(Data records)
------------------------------------------------

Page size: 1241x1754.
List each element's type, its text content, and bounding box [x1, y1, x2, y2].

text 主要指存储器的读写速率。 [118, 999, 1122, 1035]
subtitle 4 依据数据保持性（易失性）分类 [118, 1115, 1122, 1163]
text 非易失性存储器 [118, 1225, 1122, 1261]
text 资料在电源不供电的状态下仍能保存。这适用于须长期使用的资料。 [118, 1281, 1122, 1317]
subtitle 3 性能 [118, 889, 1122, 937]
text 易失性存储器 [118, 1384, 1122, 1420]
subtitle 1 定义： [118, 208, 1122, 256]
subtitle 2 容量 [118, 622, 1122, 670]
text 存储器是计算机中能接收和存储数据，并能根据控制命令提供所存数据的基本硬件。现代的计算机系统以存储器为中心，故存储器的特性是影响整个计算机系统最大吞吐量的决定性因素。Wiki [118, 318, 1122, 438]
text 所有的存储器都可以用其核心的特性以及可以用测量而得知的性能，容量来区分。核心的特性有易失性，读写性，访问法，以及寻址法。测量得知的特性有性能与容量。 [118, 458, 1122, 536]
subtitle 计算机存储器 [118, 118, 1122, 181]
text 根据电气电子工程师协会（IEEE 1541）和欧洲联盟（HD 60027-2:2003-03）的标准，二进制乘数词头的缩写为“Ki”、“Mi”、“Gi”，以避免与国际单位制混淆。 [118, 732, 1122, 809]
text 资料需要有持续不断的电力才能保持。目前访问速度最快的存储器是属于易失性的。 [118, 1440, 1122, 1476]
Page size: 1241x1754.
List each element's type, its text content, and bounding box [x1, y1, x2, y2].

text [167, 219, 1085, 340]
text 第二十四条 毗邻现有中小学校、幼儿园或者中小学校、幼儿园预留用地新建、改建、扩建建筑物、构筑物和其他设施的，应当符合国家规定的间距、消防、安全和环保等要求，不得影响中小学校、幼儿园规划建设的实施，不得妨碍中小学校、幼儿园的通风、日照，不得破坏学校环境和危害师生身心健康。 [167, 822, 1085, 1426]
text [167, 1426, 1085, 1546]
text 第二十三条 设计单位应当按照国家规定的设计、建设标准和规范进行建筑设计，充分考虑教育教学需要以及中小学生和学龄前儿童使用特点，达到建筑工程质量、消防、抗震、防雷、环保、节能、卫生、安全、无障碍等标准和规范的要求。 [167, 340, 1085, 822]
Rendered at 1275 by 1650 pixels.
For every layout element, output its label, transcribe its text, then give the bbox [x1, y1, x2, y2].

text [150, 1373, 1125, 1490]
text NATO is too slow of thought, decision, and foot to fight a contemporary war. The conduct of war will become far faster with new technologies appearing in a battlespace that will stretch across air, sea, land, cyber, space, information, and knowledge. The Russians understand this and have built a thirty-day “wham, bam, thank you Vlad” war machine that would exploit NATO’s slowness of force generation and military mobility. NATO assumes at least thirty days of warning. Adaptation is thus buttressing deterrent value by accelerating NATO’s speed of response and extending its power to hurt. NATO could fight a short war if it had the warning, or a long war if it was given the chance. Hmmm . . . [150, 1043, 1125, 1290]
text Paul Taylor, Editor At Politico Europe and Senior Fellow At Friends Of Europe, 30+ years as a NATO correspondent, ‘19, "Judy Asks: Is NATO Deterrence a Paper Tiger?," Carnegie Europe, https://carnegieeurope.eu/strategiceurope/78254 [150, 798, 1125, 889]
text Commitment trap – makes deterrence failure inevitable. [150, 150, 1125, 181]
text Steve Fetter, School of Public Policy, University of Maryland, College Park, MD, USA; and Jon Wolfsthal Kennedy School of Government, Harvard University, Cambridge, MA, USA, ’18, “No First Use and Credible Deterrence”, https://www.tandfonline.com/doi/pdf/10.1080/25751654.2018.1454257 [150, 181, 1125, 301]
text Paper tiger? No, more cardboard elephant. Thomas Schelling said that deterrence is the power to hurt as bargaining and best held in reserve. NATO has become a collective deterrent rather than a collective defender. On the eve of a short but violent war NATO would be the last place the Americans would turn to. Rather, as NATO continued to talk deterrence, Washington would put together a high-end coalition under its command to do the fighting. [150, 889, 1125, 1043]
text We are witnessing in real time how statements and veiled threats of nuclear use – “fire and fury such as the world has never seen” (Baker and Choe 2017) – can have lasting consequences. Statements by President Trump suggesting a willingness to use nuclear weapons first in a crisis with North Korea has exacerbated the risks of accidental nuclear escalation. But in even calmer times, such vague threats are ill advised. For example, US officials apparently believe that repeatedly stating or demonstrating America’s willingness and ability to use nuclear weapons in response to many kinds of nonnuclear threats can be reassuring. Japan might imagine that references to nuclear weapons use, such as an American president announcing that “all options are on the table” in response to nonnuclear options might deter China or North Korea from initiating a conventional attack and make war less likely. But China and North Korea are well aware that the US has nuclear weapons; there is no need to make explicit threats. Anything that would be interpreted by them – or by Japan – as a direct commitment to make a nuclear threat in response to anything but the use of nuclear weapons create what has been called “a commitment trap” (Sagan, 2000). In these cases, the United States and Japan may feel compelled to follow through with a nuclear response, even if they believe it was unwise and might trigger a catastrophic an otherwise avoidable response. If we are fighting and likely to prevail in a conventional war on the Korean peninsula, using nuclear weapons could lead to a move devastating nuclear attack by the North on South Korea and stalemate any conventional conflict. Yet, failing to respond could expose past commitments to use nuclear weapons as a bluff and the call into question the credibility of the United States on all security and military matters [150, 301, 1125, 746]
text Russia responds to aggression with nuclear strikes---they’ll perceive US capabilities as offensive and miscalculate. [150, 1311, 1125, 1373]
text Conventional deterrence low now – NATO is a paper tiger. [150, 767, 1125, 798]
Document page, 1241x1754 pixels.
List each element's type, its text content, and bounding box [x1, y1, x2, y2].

------------------------------------------------

*YOUR OBJECTIVE*: Exactly as shown, give every record again.

*ANSWER TO THE PROBLEM*:
Page size: 1241x1754.
List each element's type, its text content, and bounding box [x1, y1, x2, y2].

text 主要指存储器的读写速率。 [118, 999, 1122, 1035]
subtitle 4 依据数据保持性（易失性）分类 [118, 1115, 1122, 1163]
text 非易失性存储器 [118, 1225, 1122, 1261]
text 资料在电源不供电的状态下仍能保存。这适用于须长期使用的资料。 [118, 1281, 1122, 1317]
subtitle 3 性能 [118, 889, 1122, 937]
text 易失性存储器 [118, 1384, 1122, 1420]
subtitle 1 定义： [118, 208, 1122, 256]
subtitle 2 容量 [118, 622, 1122, 670]
text 存储器是计算机中能接收和存储数据，并能根据控制命令提供所存数据的基本硬件。现代的计算机系统以存储器为中心，故存储器的特性是影响整个计算机系统最大吞吐量的决定性因素。Wiki [118, 318, 1122, 438]
text 所有的存储器都可以用其核心的特性以及可以用测量而得知的性能，容量来区分。核心的特性有易失性，读写性，访问法，以及寻址法。测量得知的特性有性能与容量。 [118, 458, 1122, 536]
subtitle 计算机存储器 [118, 118, 1122, 181]
text 根据电气电子工程师协会（IEEE 1541）和欧洲联盟（HD 60027-2:2003-03）的标准，二进制乘数词头的缩写为“Ki”、“Mi”、“Gi”，以避免与国际单位制混淆。 [118, 732, 1122, 809]
text 资料需要有持续不断的电力才能保持。目前访问速度最快的存储器是属于易失性的。 [118, 1440, 1122, 1476]
Page size: 1241x1754.
List each element's type, its text content, and bounding box [x1, y1, x2, y2].

text [167, 219, 1085, 340]
text 第二十四条 毗邻现有中小学校、幼儿园或者中小学校、幼儿园预留用地新建、改建、扩建建筑物、构筑物和其他设施的，应当符合国家规定的间距、消防、安全和环保等要求，不得影响中小学校、幼儿园规划建设的实施，不得妨碍中小学校、幼儿园的通风、日照，不得破坏学校环境和危害师生身心健康。 [167, 822, 1085, 1426]
text [167, 1426, 1085, 1546]
text 第二十三条 设计单位应当按照国家规定的设计、建设标准和规范进行建筑设计，充分考虑教育教学需要以及中小学生和学龄前儿童使用特点，达到建筑工程质量、消防、抗震、防雷、环保、节能、卫生、安全、无障碍等标准和规范的要求。 [167, 340, 1085, 822]
Rendered at 1275 by 1650 pixels.
For every layout element, output its label, transcribe its text, then give the bbox [x1, y1, x2, y2].

text [150, 1373, 1125, 1490]
text NATO is too slow of thought, decision, and foot to fight a contemporary war. The conduct of war will become far faster with new technologies appearing in a battlespace that will stretch across air, sea, land, cyber, space, information, and knowledge. The Russians understand this and have built a thirty-day “wham, bam, thank you Vlad” war machine that would exploit NATO’s slowness of force generation and military mobility. NATO assumes at least thirty days of warning. Adaptation is thus buttressing deterrent value by accelerating NATO’s speed of response and extending its power to hurt. NATO could fight a short war if it had the warning, or a long war if it was given the chance. Hmmm . . . [150, 1043, 1125, 1290]
text Paul Taylor, Editor At Politico Europe and Senior Fellow At Friends Of Europe, 30+ years as a NATO correspondent, ‘19, "Judy Asks: Is NATO Deterrence a Paper Tiger?," Carnegie Europe, https://carnegieeurope.eu/strategiceurope/78254 [150, 798, 1125, 889]
text Commitment trap – makes deterrence failure inevitable. [150, 150, 1125, 181]
text Steve Fetter, School of Public Policy, University of Maryland, College Park, MD, USA; and Jon Wolfsthal Kennedy School of Government, Harvard University, Cambridge, MA, USA, ’18, “No First Use and Credible Deterrence”, https://www.tandfonline.com/doi/pdf/10.1080/25751654.2018.1454257 [150, 181, 1125, 301]
text Paper tiger? No, more cardboard elephant. Thomas Schelling said that deterrence is the power to hurt as bargaining and best held in reserve. NATO has become a collective deterrent rather than a collective defender. On the eve of a short but violent war NATO would be the last place the Americans would turn to. Rather, as NATO continued to talk deterrence, Washington would put together a high-end coalition under its command to do the fighting. [150, 889, 1125, 1043]
text We are witnessing in real time how statements and veiled threats of nuclear use – “fire and fury such as the world has never seen” (Baker and Choe 2017) – can have lasting consequences. Statements by President Trump suggesting a willingness to use nuclear weapons first in a crisis with North Korea has exacerbated the risks of accidental nuclear escalation. But in even calmer times, such vague threats are ill advised. For example, US officials apparently believe that repeatedly stating or demonstrating America’s willingness and ability to use nuclear weapons in response to many kinds of nonnuclear threats can be reassuring. Japan might imagine that references to nuclear weapons use, such as an American president announcing that “all options are on the table” in response to nonnuclear options might deter China or North Korea from initiating a conventional attack and make war less likely. But China and North Korea are well aware that the US has nuclear weapons; there is no need to make explicit threats. Anything that would be interpreted by them – or by Japan – as a direct commitment to make a nuclear threat in response to anything but the use of nuclear weapons create what has been called “a commitment trap” (Sagan, 2000). In these cases, the United States and Japan may feel compelled to follow through with a nuclear response, even if they believe it was unwise and might trigger a catastrophic an otherwise avoidable response. If we are fighting and likely to prevail in a conventional war on the Korean peninsula, using nuclear weapons could lead to a move devastating nuclear attack by the North on South Korea and stalemate any conventional conflict. Yet, failing to respond could expose past commitments to use nuclear weapons as a bluff and the call into question the credibility of the United States on all security and military matters [150, 301, 1125, 746]
text Russia responds to aggression with nuclear strikes---they’ll perceive US capabilities as offensive and miscalculate. [150, 1311, 1125, 1373]
text Conventional deterrence low now – NATO is a paper tiger. [150, 767, 1125, 798]
Document page, 1241x1754 pixels.
List each element's type, its text content, and bounding box [x1, y1, x2, y2].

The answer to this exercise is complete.